Maravilhosa Table Mountain

Com toda a propriedade, a gigantesca montanha de topo aplainado que rasga o horizonte da Cidade do Cabo é considerada uma das Sete Novas Maravilhas do Mundo. Cartão-postal incontestável e principal ponto turístico de uma cidade tão linda que costuma ser comparada ao Rio de Janeiro, a Table Mountain é mesmo apaixonante. Emoldura uma metrópole costeira moldada sob influências de um caldeirão de etnias e nacionalidades, resquícios da época em que por ali passavam obrigatoriamente navios carregados de especiarias da Ásia.

CIDADE DO CABO, O Estado de S.Paulo

17 Junho 2014 | 02h09

Tal mistura de influências deixou como herança uma gastronomia diversa que faz da Cidade do Cabo um convite a comer e beber bem. Por algo em torno de 300 rands (R$ 62) é possível fazer uma refeição completa, com direito a frutos do mar e uma taça do festejado vinho pinotage, sul-africano por excelência.

O calçadão portuário Victoria & Alfred Waterfront (waterfront.co.za) reúne marina, hotéis de grife, cafés, shopping, artistas de rua e, claro, restaurantes de nacionalidades variadas - com destaque para casas dedicadas às culinárias espanhola, portuguesa e mediterrânea. Uma roda gigante embeleza o píer.

Mesmo que as atrações não fiquem tão perto umas das outras e o transporte público tenha lá seus problemas, a cidade é fácil de ser explorada. Muitos turistas optam pelos sightseeing bus, ônibus de dois andares que circula pelos principais pontos turísticos. Um tíquete para adulto válido por um dia custa cerca de R$ 27 e pode ser comprado online (citysightseeing.co.za). Se optar por táxi, prepare-se para negociar: a maioria não usa taxímetro e o preço é combinado com o passageiro.

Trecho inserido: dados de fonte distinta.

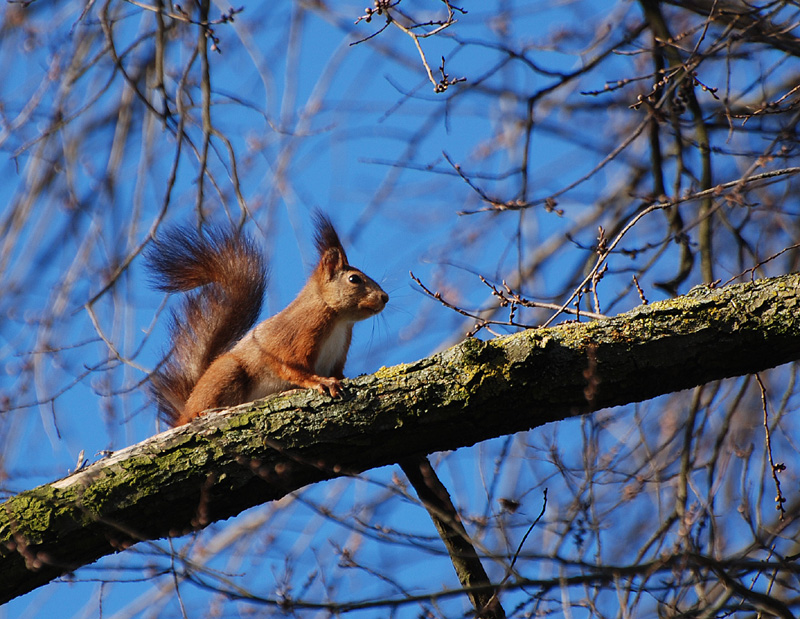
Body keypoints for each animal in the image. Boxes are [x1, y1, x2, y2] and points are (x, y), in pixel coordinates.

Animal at [149, 213, 390, 426]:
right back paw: (199, 414)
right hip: (227, 372)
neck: (339, 321)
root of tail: (185, 408)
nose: (385, 297)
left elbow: (337, 373)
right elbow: (294, 369)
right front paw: (320, 381)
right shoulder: (295, 338)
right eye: (354, 279)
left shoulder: (339, 354)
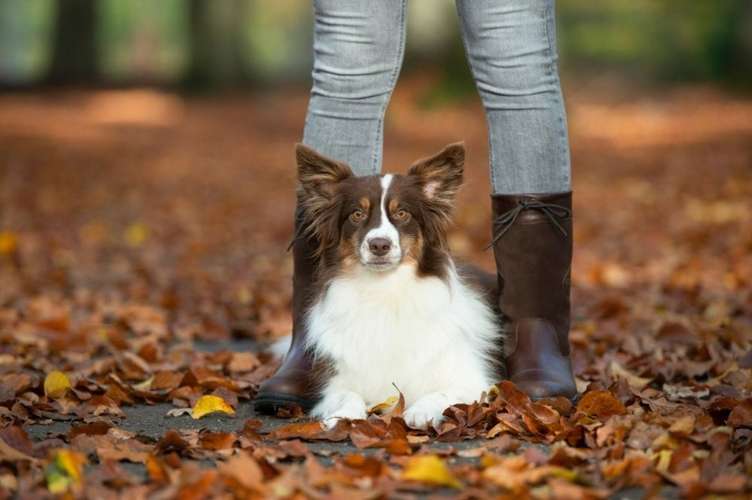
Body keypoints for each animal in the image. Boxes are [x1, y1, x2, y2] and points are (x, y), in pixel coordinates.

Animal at [284, 142, 502, 430]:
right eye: (357, 214)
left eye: (402, 213)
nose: (379, 245)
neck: (384, 290)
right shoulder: (336, 382)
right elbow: (347, 394)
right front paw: (344, 415)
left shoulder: (473, 381)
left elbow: (442, 393)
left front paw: (421, 411)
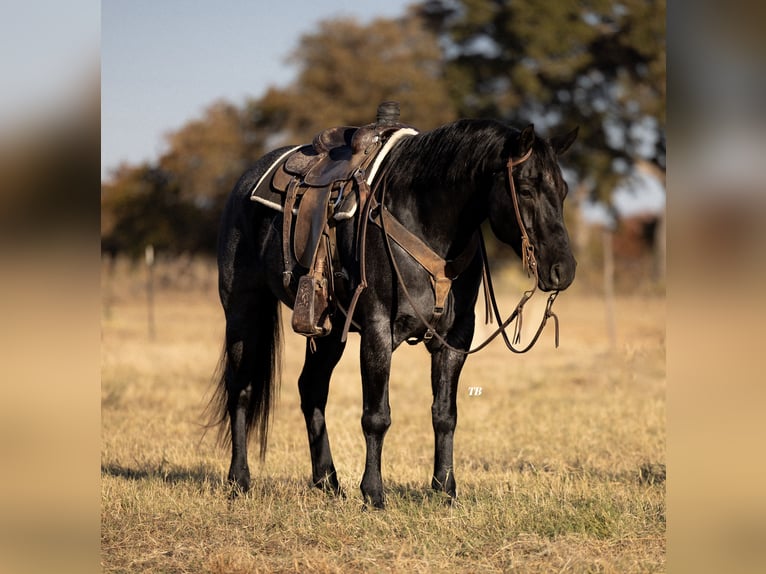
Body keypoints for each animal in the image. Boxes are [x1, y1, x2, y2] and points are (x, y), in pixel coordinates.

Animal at [207, 117, 580, 508]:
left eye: (563, 189)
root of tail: (244, 183)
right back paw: (239, 480)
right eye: (525, 189)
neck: (424, 221)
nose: (563, 270)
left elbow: (445, 414)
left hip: (329, 331)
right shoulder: (377, 329)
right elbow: (376, 416)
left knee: (311, 388)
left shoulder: (455, 337)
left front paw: (445, 489)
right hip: (243, 311)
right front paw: (373, 493)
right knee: (241, 388)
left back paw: (328, 481)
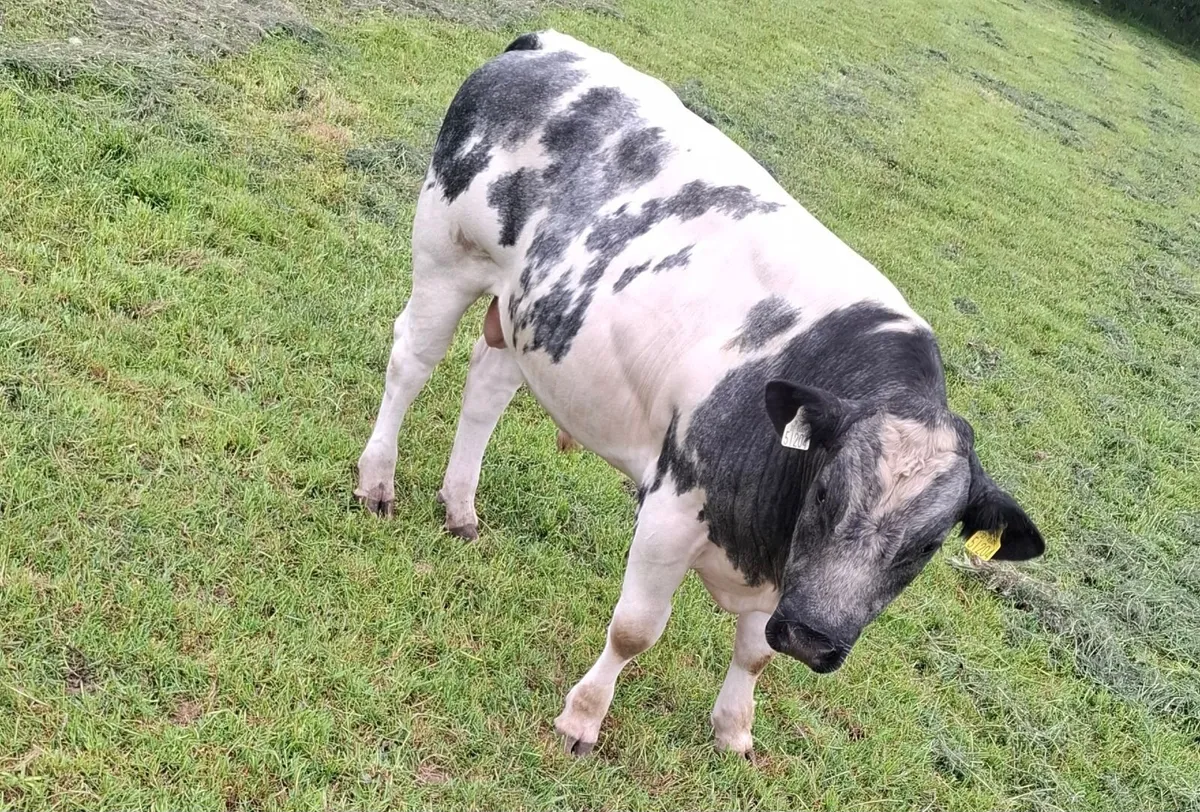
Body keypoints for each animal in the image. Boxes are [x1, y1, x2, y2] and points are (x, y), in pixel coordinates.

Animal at [354, 31, 1045, 757]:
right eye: (826, 493)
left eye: (928, 546)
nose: (812, 637)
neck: (761, 548)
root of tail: (547, 45)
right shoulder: (673, 502)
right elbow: (635, 628)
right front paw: (582, 718)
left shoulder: (783, 575)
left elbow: (756, 653)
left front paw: (734, 730)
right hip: (447, 255)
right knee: (412, 360)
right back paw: (376, 481)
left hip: (530, 313)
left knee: (485, 386)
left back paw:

De qualquer forma, há muito o que ver: com 3,5 milhões de habitantes, a Cidade do Cabo é efervescente, com muitas lojas, natureza exuberante, safáris por perto e vida noturna agitada. A Long Street é a rua mais movimentada, com centros de compras, restaurantes e bares que, à noite, são tomados por jovens. Há também alguns hostels por ali - na medida para o pernoite dos baladeiros (e econômicos).

Outra área ótima para badalar, Camps Bay é um elegante bairro à beira-mar com bares que lotam na happy hour de juventude animada vinda direto da praia e levam o agito até depois das 22 horas. Tente o Cafe Capricce (cafecaprice.co.za).

Minutos distante da costa, Robben Island é outro dos passeios indispensáveis na Cidade do Cabo. Fica ali a prisão que confinou Mandela durante 18 do total de 27 anos de cárcere imposto ao ex-presidente. Hoje, virou memória: robben-island.org.za. O tíquete do ferryboat custa 250 rands (R$ 51).

Ponto alto. E, claro, tem a Table Mountain. Do alto de seus 1.067 metros, permite uma vista em 360 graus da cidade e seu entorno. Ao sul descortina-se a cadeia de montanhas que segue até o Cabo da Boa Esperança, o encontro entre os oceanos Atlântico e Índico. Ali pertinho, o Cape Town Stadium, construído para a Copa de 2010.

Para chegar ao ponto de embarque da gôndola que leva ao topo (por cerca de R$ 45, na bilheteria), há algumas opções: ônibus turísticos, táxi ou moto. Testei a última - e a subida de quase 10 minutos tornou-se uma experiência à parte. Quem leva você na garupa ou no sidecar (carrinho lateral da motocicleta) são senhores que parecem ter saído filme Easy Rider (Sem Destino).

Se não tiver sua própria jaqueta de couro, eles emprestam na hora. Bandana vem de brinde. E então, toca-se para cima. A Cidade do Cabo diminui enquanto as nuvens chegam mais perto. O vento bate no rosto… E como não cantarolar o clássico Born To Be Wild? Vá lá, permita-se o clichê e aproveite.

O passeio de moto é contratado por tempo (2 horas saem a R$ 304) e é possível passar até um dia inteiro na garupa dos rapazes de meia idade, em tours pela região. Reserve: sidecars.co.za. / G.P.